------ 抜粋箇所

10月28日に生放送した「my Workstyle on Real Time Web powered by Lotus」の第5回。ゲストにジャーナリストの池上彰さんを迎えて、同時視聴数は1700人にも及びました。今回、全放送内容をテキスト化。3回に渡りお届けする予定です。中編では、池上さんのジャーナリズムに対する考え方やスタンス、質問力の磨き方などのテーマをたっぷりと伝えます。全文公開! Ustream初出演、池上彰さんの仕事術(前編)もあわせてご覧下さい。
津田大介(以下、津田) 池上さんは携帯電話をどのように活用していますか?
池上彰(以下、池上) 電話を受信することとメールでのやり取りぐらいです。
津田 普通のフィーチャーフォンやガラパゴスケータイと呼ばれる端末ですか?
池上 はい。スマートフォンではありません。
津田 スマートフォンに対する興味は?
池上 興味はあるんですけど、とりあえず今の携帯電話を買い替えに行く時間がなくて。
津田 アルバイトや雑務をやってくれる人もいないのですか?
池上 いないのですよ。
津田 本当に1人なんですね、すごいです。携帯電話はどこのキャリアはauをお使いですか? NHKではないので(固有名詞を言っても)大丈夫です(笑)
池上 最初はauだったんですね。なぜかというと、中国、香港、オーストラリア、アメリカなど、海外でそのまま使えたからです。ほかのキャリア(の選択肢)がなかったので、これだと思いました。
津田 グローバルパスポートというサービスですね。そのころから海外に行く仕事が多かったと。

------------

上の池上彰さんへのインタビューから、「津田大介(以下、津田) 池上さんは携帯電話をどのように活用していますか?」から「池上 興味はあるんですけど、とりあえず今の携帯電話を買い替えに行く時間がなくて。」までの部分を一字も変えずに書き写すこと。

------ 資料一覧

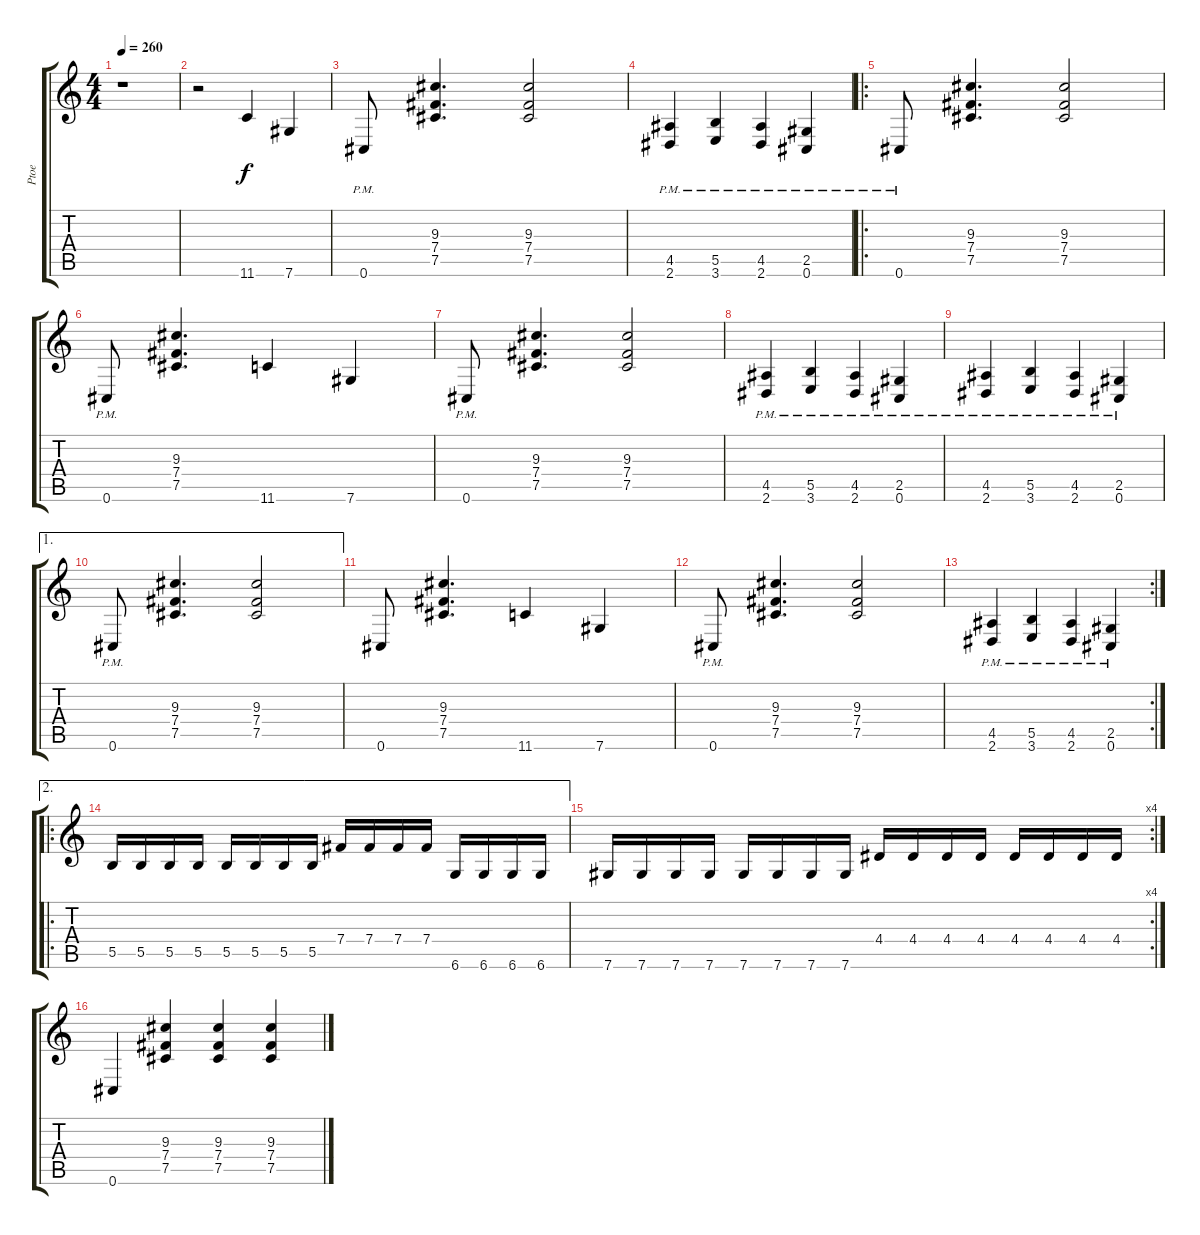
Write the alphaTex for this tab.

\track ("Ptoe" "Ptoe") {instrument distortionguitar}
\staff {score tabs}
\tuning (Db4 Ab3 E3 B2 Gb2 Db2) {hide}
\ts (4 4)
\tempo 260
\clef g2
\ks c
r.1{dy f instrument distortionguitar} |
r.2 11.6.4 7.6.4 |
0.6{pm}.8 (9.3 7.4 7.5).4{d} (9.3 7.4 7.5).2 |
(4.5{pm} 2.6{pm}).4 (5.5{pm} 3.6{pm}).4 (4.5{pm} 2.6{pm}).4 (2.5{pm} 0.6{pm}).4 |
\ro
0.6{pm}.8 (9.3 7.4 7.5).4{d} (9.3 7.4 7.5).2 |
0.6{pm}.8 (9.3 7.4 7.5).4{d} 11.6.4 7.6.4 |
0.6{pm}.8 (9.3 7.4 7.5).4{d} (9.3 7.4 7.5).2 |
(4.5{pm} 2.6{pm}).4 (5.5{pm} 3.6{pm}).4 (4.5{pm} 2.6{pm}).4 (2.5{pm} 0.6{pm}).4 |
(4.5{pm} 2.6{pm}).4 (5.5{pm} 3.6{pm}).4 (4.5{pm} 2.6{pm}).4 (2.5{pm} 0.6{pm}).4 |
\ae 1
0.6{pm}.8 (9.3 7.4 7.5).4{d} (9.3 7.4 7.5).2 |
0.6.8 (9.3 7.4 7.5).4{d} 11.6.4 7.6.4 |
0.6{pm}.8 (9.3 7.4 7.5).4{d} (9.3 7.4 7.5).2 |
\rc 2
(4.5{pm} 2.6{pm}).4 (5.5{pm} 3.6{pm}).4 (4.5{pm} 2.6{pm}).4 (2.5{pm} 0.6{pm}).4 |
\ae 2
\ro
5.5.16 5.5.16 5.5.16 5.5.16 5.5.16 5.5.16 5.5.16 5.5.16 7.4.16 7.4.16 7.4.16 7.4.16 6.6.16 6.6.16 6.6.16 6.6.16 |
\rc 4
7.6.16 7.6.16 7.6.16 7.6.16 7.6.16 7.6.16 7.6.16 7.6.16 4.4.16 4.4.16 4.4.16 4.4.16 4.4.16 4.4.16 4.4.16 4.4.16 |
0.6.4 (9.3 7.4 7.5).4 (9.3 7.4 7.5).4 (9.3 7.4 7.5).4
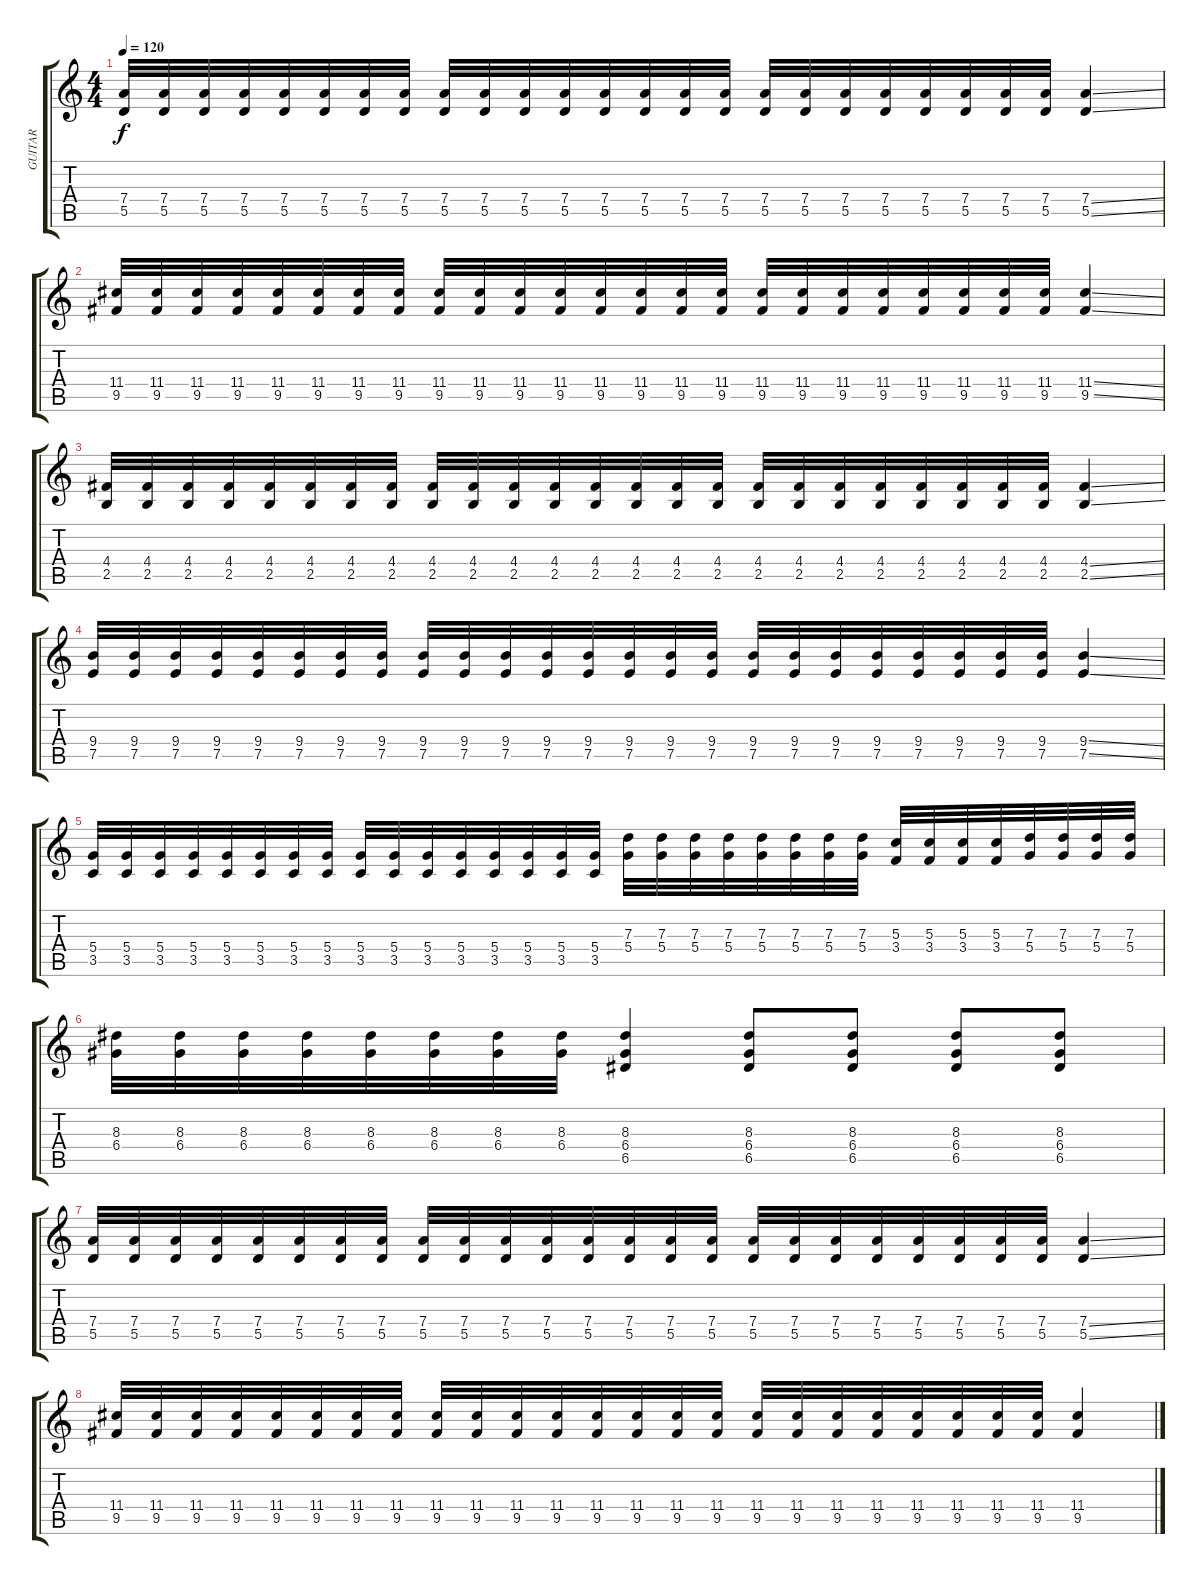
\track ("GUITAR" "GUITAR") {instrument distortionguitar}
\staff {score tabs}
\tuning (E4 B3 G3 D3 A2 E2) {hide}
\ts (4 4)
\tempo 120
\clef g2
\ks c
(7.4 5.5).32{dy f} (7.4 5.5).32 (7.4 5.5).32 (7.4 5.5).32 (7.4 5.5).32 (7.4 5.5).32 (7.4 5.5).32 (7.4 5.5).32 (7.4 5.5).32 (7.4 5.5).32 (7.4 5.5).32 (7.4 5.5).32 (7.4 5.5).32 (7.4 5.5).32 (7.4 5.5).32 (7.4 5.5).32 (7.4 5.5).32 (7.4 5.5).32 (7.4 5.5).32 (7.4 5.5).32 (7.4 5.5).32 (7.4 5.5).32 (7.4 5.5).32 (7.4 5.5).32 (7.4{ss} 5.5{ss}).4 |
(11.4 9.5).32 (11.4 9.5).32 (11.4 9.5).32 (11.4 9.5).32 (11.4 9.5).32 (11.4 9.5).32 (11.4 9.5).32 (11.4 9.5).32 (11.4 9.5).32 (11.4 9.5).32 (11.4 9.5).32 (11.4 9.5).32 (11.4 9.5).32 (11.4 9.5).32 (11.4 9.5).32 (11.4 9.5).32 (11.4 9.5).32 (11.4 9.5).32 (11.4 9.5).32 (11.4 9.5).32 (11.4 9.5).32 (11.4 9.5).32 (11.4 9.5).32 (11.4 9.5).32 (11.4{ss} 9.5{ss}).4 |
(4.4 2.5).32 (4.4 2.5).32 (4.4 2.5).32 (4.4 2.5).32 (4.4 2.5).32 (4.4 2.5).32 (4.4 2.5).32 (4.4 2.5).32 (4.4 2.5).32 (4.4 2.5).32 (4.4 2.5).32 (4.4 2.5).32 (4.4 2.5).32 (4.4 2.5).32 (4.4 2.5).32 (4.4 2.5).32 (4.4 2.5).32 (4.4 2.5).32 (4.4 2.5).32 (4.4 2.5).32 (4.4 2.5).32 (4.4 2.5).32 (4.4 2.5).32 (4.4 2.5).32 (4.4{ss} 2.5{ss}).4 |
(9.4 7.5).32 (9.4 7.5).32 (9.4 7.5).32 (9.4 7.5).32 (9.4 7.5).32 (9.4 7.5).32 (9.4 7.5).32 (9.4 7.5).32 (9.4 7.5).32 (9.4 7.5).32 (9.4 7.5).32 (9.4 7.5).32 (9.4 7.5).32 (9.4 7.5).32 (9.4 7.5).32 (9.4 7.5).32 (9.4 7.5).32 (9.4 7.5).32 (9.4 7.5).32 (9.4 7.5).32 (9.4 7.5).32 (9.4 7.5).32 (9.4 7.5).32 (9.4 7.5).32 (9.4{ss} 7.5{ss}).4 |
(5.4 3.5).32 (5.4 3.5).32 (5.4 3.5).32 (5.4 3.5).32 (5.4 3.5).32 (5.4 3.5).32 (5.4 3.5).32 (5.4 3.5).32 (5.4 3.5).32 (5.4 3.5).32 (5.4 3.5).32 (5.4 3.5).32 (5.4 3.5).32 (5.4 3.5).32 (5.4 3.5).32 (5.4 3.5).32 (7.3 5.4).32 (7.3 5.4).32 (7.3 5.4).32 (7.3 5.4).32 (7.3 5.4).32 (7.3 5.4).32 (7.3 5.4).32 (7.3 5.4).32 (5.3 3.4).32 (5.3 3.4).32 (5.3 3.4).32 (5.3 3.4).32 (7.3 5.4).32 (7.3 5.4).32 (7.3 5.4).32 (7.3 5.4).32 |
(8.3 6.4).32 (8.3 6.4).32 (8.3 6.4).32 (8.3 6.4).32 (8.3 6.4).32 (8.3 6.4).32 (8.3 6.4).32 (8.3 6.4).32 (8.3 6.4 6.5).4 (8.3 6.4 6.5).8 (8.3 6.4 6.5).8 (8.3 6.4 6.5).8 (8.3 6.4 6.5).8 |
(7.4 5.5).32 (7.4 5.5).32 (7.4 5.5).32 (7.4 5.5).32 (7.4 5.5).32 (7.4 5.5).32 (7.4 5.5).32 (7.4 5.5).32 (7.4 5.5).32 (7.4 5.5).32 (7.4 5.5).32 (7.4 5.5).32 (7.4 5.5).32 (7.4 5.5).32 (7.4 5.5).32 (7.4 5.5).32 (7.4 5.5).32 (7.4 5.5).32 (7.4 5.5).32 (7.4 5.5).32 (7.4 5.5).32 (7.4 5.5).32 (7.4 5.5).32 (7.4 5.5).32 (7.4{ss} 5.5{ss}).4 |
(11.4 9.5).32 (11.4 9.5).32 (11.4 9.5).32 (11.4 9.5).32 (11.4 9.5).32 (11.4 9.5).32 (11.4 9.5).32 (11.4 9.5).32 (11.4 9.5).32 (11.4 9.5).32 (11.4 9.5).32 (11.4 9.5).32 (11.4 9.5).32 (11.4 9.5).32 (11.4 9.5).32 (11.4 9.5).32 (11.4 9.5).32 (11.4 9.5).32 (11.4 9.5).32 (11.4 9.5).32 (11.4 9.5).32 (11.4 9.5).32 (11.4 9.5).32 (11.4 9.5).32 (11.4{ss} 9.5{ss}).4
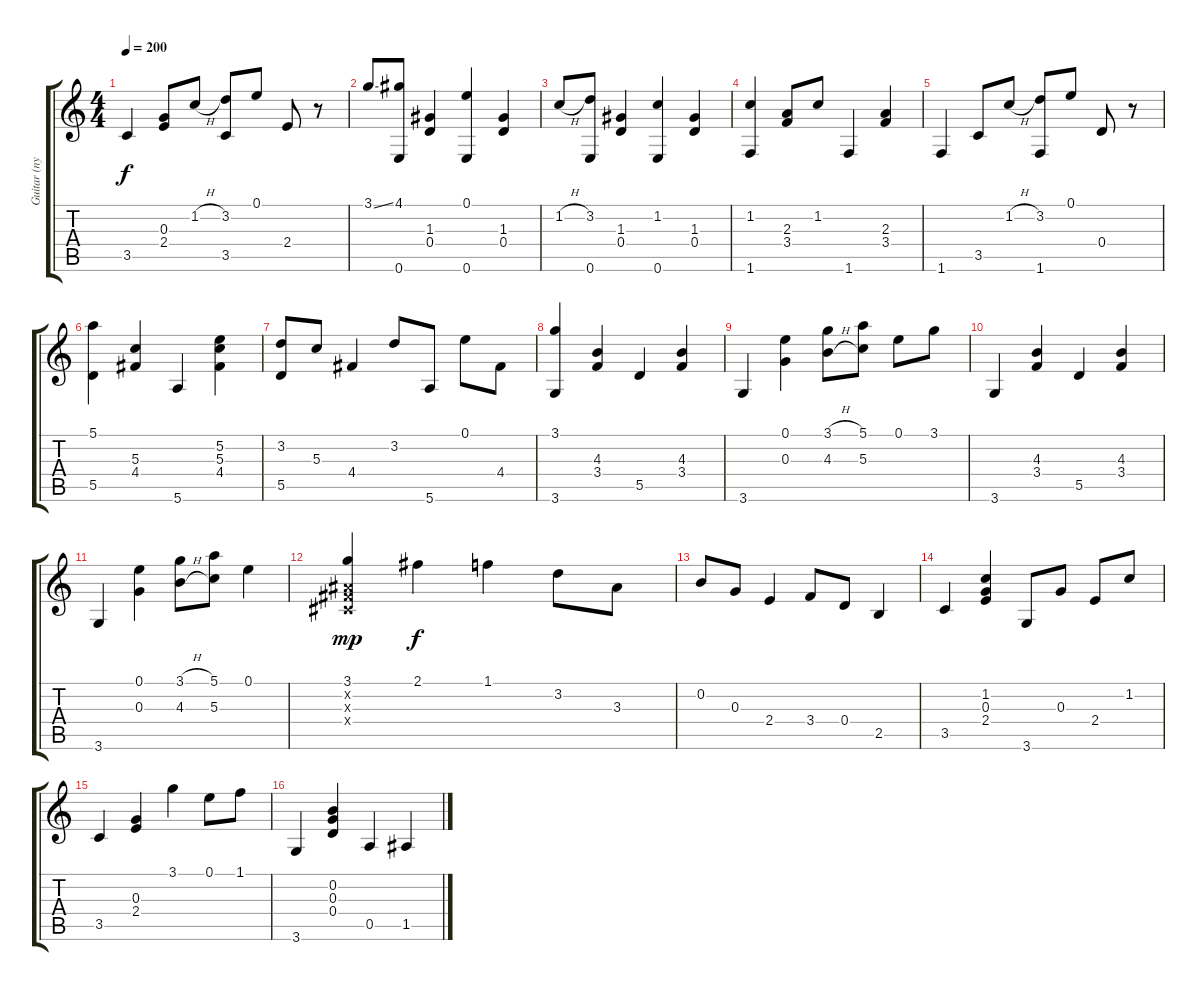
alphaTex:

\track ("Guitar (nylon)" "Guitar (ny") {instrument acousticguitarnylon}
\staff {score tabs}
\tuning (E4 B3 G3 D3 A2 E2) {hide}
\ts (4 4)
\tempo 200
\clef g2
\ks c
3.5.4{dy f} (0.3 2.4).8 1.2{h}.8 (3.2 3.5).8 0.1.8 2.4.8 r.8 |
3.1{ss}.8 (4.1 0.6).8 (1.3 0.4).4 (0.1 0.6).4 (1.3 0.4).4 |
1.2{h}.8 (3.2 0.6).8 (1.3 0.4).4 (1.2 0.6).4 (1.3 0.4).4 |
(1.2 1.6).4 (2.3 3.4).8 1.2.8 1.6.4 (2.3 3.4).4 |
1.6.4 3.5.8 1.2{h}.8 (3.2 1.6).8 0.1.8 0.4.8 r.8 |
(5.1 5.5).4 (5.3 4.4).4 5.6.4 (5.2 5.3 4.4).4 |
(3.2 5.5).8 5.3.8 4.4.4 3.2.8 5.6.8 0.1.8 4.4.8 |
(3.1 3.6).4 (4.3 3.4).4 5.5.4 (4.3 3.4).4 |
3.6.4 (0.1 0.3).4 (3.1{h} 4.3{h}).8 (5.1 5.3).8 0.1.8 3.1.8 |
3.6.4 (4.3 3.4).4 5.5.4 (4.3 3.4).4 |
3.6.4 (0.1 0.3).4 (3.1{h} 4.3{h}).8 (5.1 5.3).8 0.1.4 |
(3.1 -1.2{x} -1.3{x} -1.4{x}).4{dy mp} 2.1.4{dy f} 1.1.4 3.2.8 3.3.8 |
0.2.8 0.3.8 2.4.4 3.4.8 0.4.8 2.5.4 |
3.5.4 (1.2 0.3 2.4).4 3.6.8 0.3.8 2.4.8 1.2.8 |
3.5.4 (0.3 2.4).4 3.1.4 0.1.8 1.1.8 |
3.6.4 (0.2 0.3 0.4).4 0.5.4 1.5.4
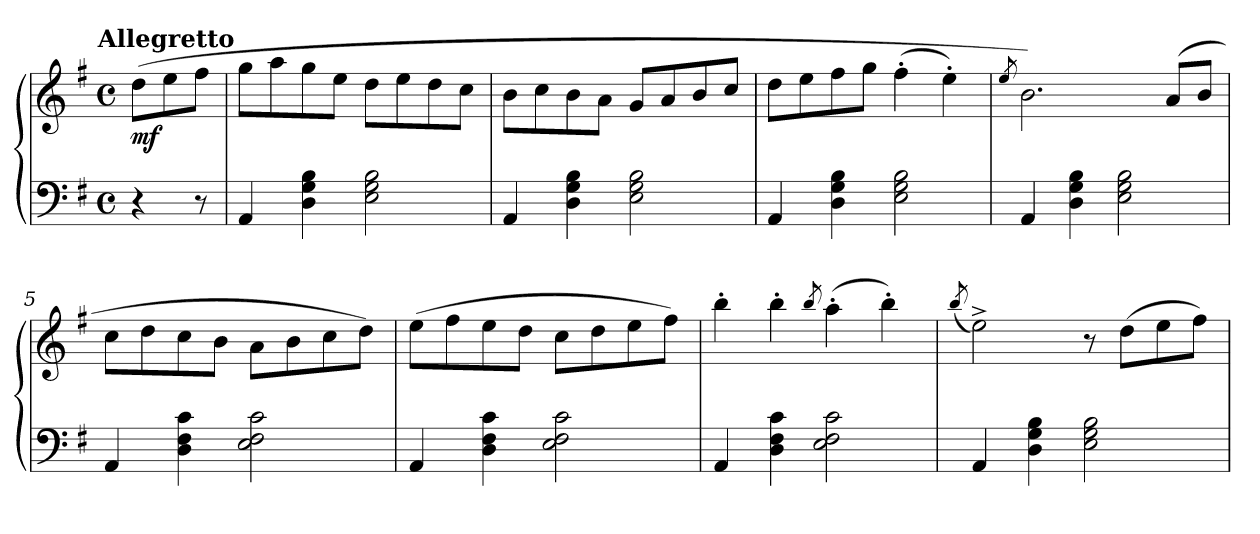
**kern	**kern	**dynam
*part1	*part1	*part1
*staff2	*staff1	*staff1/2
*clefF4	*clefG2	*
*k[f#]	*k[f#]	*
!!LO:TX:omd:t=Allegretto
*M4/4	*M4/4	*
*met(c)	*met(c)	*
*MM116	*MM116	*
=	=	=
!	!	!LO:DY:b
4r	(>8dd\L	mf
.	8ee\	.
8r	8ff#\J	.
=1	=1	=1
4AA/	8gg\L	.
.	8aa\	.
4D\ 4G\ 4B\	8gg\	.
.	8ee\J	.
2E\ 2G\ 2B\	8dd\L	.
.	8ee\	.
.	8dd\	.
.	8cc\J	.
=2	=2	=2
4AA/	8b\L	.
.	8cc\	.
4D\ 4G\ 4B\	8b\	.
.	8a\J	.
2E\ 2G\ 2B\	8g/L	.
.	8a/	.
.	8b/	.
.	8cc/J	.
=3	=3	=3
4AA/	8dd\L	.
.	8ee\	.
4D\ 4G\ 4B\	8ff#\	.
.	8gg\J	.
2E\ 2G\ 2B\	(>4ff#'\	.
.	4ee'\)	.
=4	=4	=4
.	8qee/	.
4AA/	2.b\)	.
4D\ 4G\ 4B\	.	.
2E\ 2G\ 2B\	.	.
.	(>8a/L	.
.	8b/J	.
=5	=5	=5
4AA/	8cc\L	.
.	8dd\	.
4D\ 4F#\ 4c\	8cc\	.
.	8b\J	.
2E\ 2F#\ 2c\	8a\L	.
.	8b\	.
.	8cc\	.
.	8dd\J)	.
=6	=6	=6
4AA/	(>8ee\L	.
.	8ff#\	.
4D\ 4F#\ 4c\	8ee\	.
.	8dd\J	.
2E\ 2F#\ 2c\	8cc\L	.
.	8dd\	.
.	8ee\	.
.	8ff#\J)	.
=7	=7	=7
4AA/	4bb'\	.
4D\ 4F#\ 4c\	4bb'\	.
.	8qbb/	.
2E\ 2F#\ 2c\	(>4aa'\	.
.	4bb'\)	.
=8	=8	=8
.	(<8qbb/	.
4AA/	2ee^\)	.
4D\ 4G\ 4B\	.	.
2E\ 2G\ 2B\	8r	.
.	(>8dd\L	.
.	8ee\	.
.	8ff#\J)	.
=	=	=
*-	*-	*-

------------

(問題の解答)
津田大介(以下、津田) 池上さんは携帯電話をどのように活用していますか?
池上彰(以下、池上) 電話を受信することとメールでのやり取りぐらいです。
津田 普通のフィーチャーフォンやガラパゴスケータイと呼ばれる端末ですか?
池上 はい。スマートフォンではありません。
津田 スマートフォンに対する興味は?
池上 興味はあるんですけど、とりあえず今の携帯電話を買い替えに行く時間がなくて。